> **TASK TO COMPLETE**
The answer must consist of the entries, copied exactly and in full.

> **INFORMATION SHOWN**
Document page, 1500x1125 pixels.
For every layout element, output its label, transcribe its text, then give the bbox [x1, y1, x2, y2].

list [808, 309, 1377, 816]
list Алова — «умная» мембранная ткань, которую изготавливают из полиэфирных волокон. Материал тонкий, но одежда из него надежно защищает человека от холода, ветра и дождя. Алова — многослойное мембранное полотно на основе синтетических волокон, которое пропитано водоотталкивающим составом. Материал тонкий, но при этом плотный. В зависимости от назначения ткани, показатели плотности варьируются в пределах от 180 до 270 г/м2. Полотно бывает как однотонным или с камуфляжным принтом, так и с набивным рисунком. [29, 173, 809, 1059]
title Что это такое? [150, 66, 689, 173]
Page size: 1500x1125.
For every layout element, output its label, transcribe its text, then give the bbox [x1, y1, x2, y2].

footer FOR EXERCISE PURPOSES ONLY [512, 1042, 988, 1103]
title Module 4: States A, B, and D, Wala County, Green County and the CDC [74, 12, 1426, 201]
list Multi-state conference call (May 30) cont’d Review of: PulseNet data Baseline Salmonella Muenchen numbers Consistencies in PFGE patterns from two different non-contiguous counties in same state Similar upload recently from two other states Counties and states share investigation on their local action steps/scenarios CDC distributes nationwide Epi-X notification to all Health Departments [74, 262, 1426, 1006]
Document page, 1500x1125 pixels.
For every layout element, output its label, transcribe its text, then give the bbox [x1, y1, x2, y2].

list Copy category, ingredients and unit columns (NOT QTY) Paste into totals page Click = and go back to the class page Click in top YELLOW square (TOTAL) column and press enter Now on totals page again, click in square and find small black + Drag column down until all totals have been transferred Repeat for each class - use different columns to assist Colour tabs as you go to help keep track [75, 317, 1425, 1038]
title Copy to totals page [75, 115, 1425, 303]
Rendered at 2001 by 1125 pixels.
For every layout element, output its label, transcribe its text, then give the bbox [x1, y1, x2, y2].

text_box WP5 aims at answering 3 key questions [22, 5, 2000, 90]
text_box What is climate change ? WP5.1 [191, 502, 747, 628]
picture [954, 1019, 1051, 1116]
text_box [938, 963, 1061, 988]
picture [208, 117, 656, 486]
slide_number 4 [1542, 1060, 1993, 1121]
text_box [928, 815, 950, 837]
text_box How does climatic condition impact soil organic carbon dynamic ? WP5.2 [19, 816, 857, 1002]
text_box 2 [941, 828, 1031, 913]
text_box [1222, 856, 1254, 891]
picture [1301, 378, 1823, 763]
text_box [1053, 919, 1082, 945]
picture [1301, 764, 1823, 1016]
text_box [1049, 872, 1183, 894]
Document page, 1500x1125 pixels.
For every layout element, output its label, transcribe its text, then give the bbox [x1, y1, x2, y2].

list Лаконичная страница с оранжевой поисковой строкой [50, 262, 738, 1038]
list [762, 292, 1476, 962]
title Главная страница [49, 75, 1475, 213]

> **WORKED SOLUTION**
Document page, 1500x1125 pixels.
For every layout element, output its label, transcribe its text, then give the bbox [x1, y1, x2, y2].

list [808, 309, 1377, 816]
list Алова — «умная» мембранная ткань, которую изготавливают из полиэфирных волокон. Материал тонкий, но одежда из него надежно защищает человека от холода, ветра и дождя. Алова — многослойное мембранное полотно на основе синтетических волокон, которое пропитано водоотталкивающим составом. Материал тонкий, но при этом плотный. В зависимости от назначения ткани, показатели плотности варьируются в пределах от 180 до 270 г/м2. Полотно бывает как однотонным или с камуфляжным принтом, так и с набивным рисунком. [29, 173, 809, 1059]
title Что это такое? [150, 66, 689, 173]
Page size: 1500x1125.
For every layout element, output its label, transcribe its text, then give the bbox [x1, y1, x2, y2].

footer FOR EXERCISE PURPOSES ONLY [512, 1042, 988, 1103]
title Module 4: States A, B, and D, Wala County, Green County and the CDC [74, 12, 1426, 201]
list Multi-state conference call (May 30) cont’d Review of: PulseNet data Baseline Salmonella Muenchen numbers Consistencies in PFGE patterns from two different non-contiguous counties in same state Similar upload recently from two other states Counties and states share investigation on their local action steps/scenarios CDC distributes nationwide Epi-X notification to all Health Departments [74, 262, 1426, 1006]
Document page, 1500x1125 pixels.
For every layout element, output its label, transcribe its text, then give the bbox [x1, y1, x2, y2].

list Copy category, ingredients and unit columns (NOT QTY) Paste into totals page Click = and go back to the class page Click in top YELLOW square (TOTAL) column and press enter Now on totals page again, click in square and find small black + Drag column down until all totals have been transferred Repeat for each class - use different columns to assist Colour tabs as you go to help keep track [75, 317, 1425, 1038]
title Copy to totals page [75, 115, 1425, 303]
Rendered at 2001 by 1125 pixels.
For every layout element, output its label, transcribe its text, then give the bbox [x1, y1, x2, y2].

text_box WP5 aims at answering 3 key questions [22, 5, 2000, 90]
text_box What is climate change ? WP5.1 [191, 502, 747, 628]
picture [954, 1019, 1051, 1116]
text_box [938, 963, 1061, 988]
picture [208, 117, 656, 486]
slide_number 4 [1542, 1060, 1993, 1121]
text_box [928, 815, 950, 837]
text_box How does climatic condition impact soil organic carbon dynamic ? WP5.2 [19, 816, 857, 1002]
text_box 2 [941, 828, 1031, 913]
text_box [1222, 856, 1254, 891]
picture [1301, 378, 1823, 763]
text_box [1053, 919, 1082, 945]
picture [1301, 764, 1823, 1016]
text_box [1049, 872, 1183, 894]
Document page, 1500x1125 pixels.
For every layout element, output its label, transcribe its text, then give the bbox [x1, y1, x2, y2].

list Лаконичная страница с оранжевой поисковой строкой [50, 262, 738, 1038]
list [762, 292, 1476, 962]
title Главная страница [49, 75, 1475, 213]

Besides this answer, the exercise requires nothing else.